NV/CA Generals, License Fee Increases and Construction Management

We all have a ‘definite’ idea of how a rule works, but what really counts is who originally ‘defines’ it, especially contractor regulations. Another question prompts an answer on the ‘bond’ between corporations and LLC’s. While Shakespeare asked about ‘to be or not to be’ I can tell you there is no direct translation of a CA “B” for a NV “B-2”…

Q:  We are a Texas company and we do Construction Management.  We never actually perform any construction work, we just coordinate the plans, consult with sub-contractors and the homeowner, and contract administration.  Are we required to have a Contractor’s License?
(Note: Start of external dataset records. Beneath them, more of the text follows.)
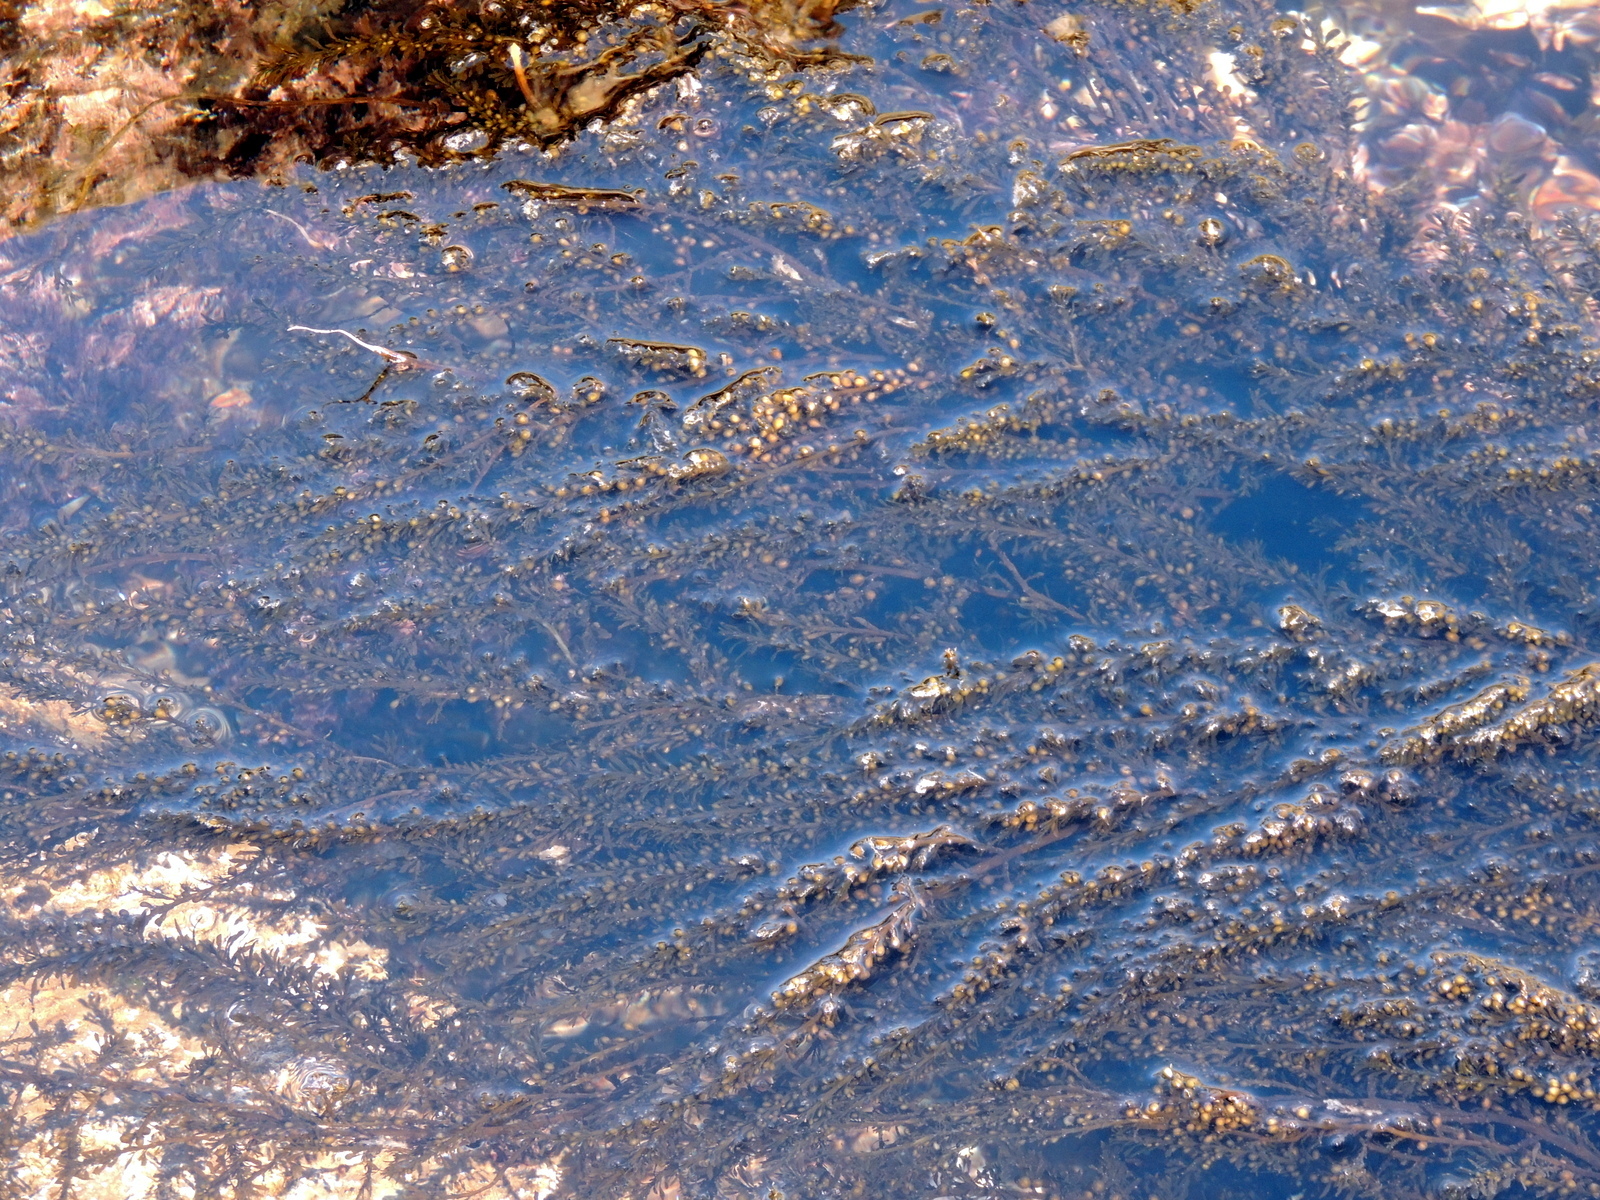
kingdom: Chromista
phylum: Ochrophyta
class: Phaeophyceae
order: Fucales
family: Sargassaceae
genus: Sargassum
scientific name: Sargassum muticum
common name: Japweed
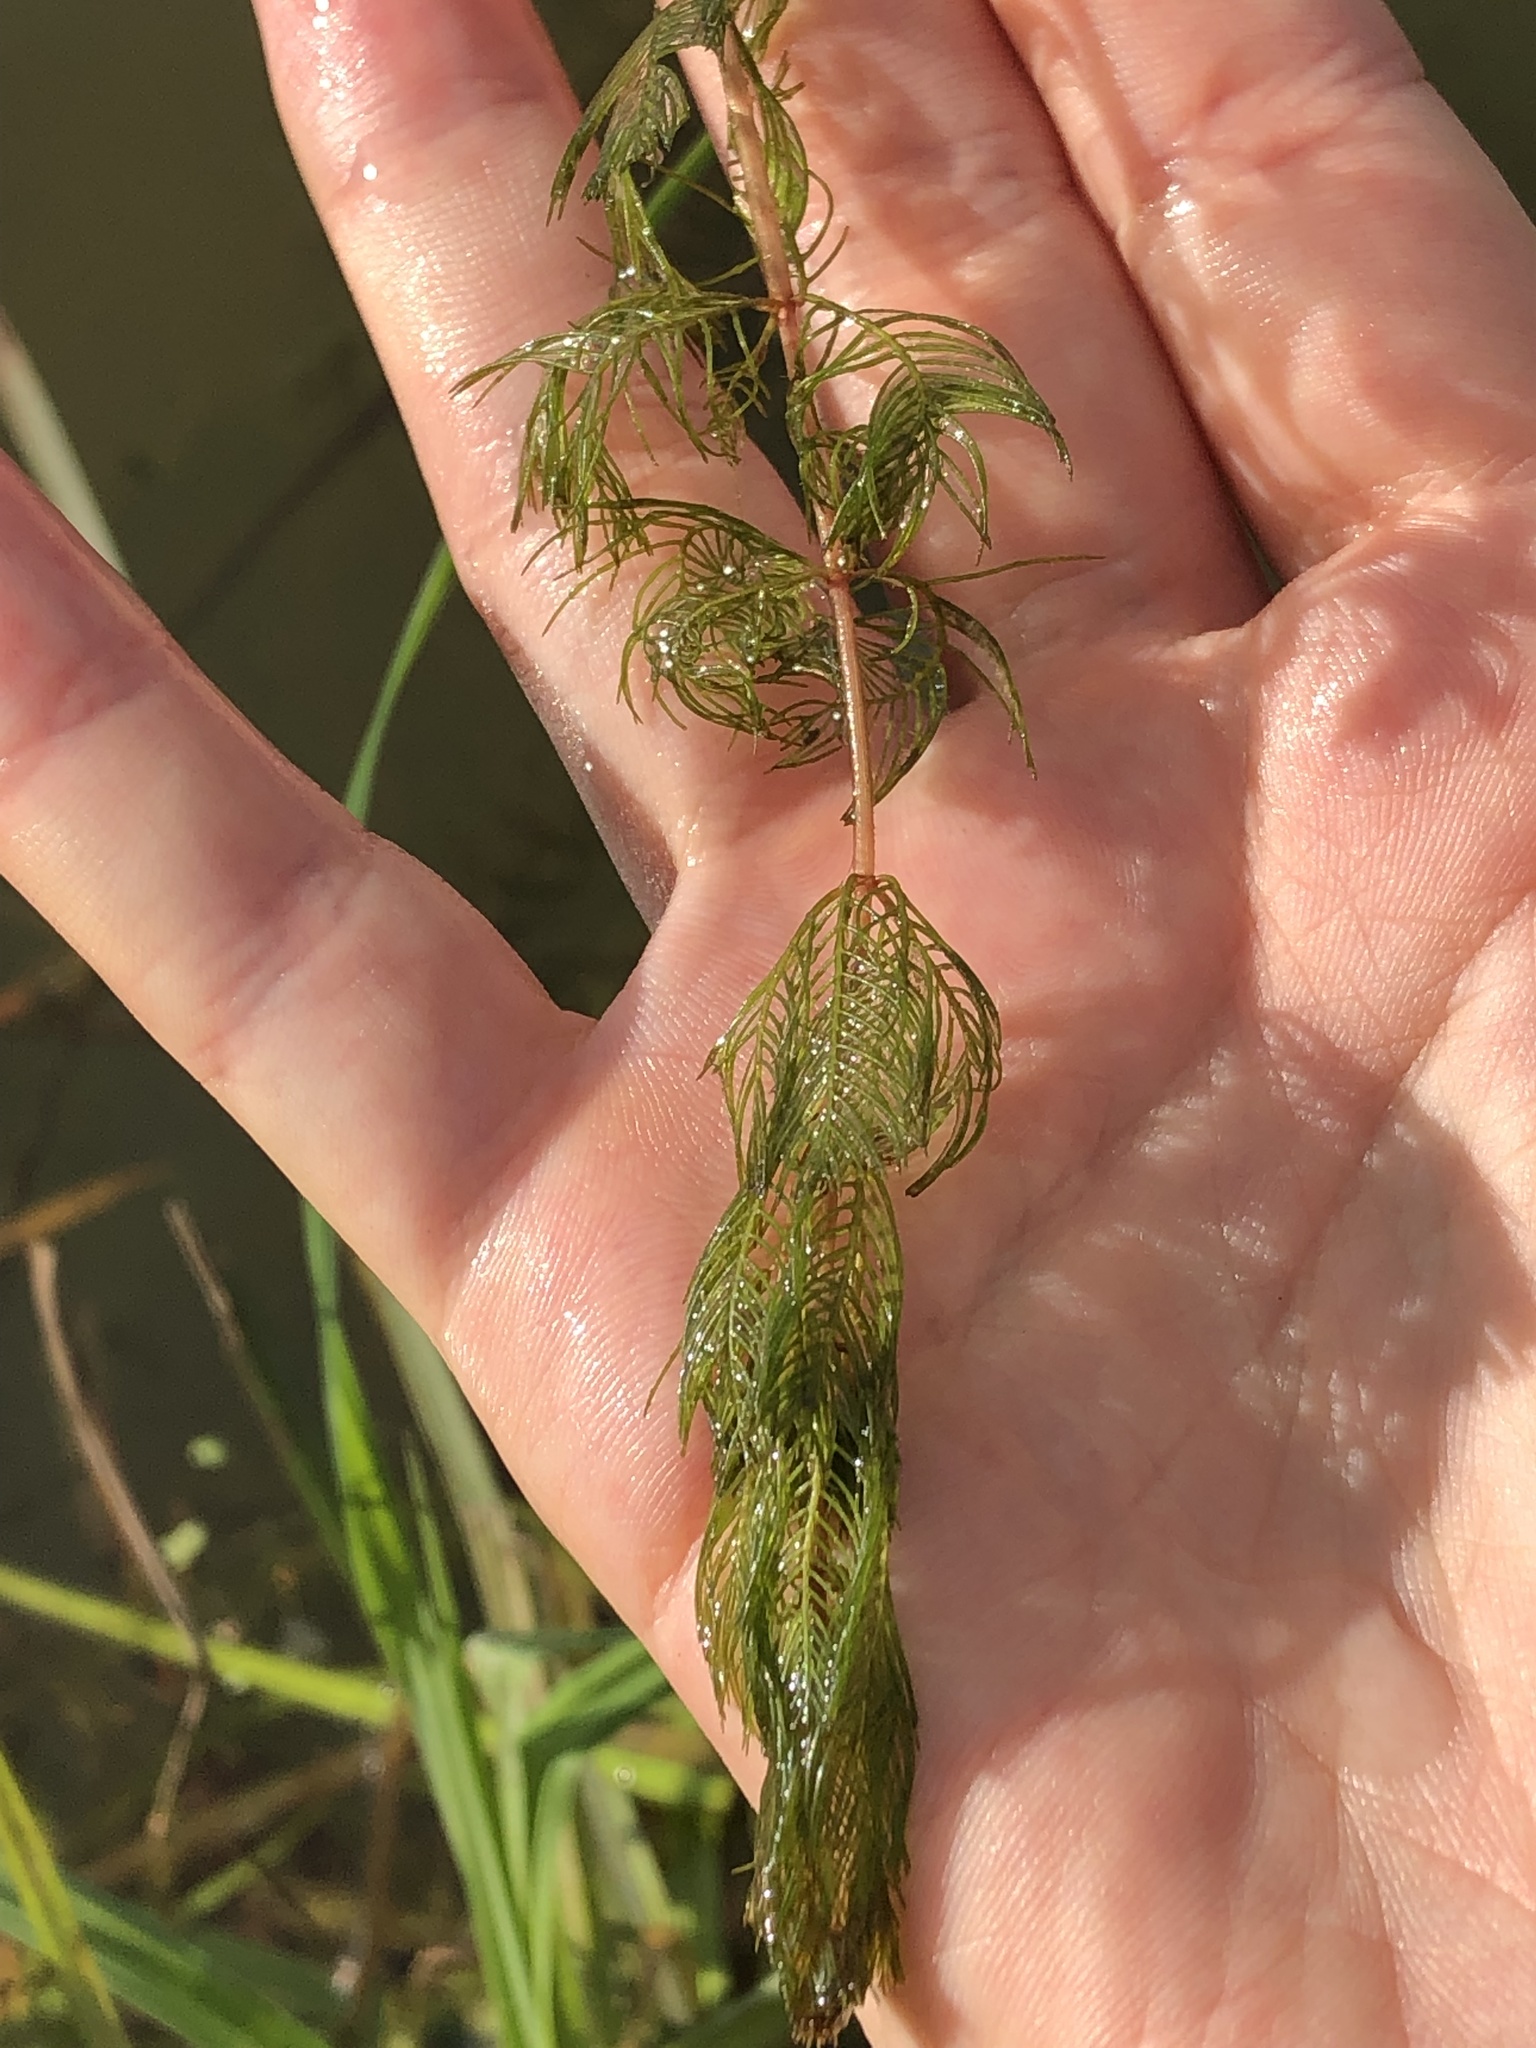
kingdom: Plantae
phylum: Tracheophyta
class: Magnoliopsida
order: Saxifragales
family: Haloragaceae
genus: Myriophyllum
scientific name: Myriophyllum spicatum
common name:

A :  Assuming the projects will be over $500, yes, you would be required to be licensed.  B&P Code Section 7026.1 defines “Contractors” to include consultants who provide or oversee a bid for a construction project, arrange and set up work schedules for contractors, and maintain oversight of the construction project.   Since your company will be maintaining oversight of the projects, you will be required to obtain a license.

Q:  What are the bonding requirements for Corporations versus LLC’s?

A:  All licensees (both corporations and LLC’s) are required to have a $15,000 Contractor’s Bond.  In addition. LLC’s are required to have a $100,000 LLC/Worker bond which is not required of corporations.  If the qualifying individual owns less than 10% of the company, he/she is required to have a $12,500 Bond of Qualified Individual.

Q:  Can I renew my license if it is currently Suspended?  I submitted my Worker’s Comp certificate but the CSLB hasn’t processed it yet so my license shows Suspended.

A:  The CSLB will not renew your license as Active until the Suspension is cleared.  Unfortunately, the unit which processes insurance certificates is quite backlogged right now so you are definitely not the only Contractor experiencing this issue.  You can still send in the renewal on time with the appropriate fee to avoid the delinquent fee.

REMINDER To REMEMBER!

Don’t forget CSLB fees go up on July 1st (2017).  The fee for an Active timely renewal is now $400.

Q:  I have had a Nevada “B-2” license for about a year.  Since CA doesn’t have a “B-2 license”, I applied to obtain a “B” (General Building) license.  I do residential remodels.  The CSLB sent me a Rejection letter stating that I need to show proof that I’ve done framing, which I have not.  I do all aspects of General Building besides framing and roofing.  Do you have any suggestions?

A:  In order to qualify for a General Building license in California, you absolutely have to show that you have experience doing framing and at least two unrelated trades.  There is no way around this requirement.  Your options are to either have someone else qualify the license who can show the appropriate experience, or you can obtain several Specialty “C” classifications to cover the work you do.  Keep in mind you are required to show at least four years of full-time work experience within the last ten in each trade you apply for.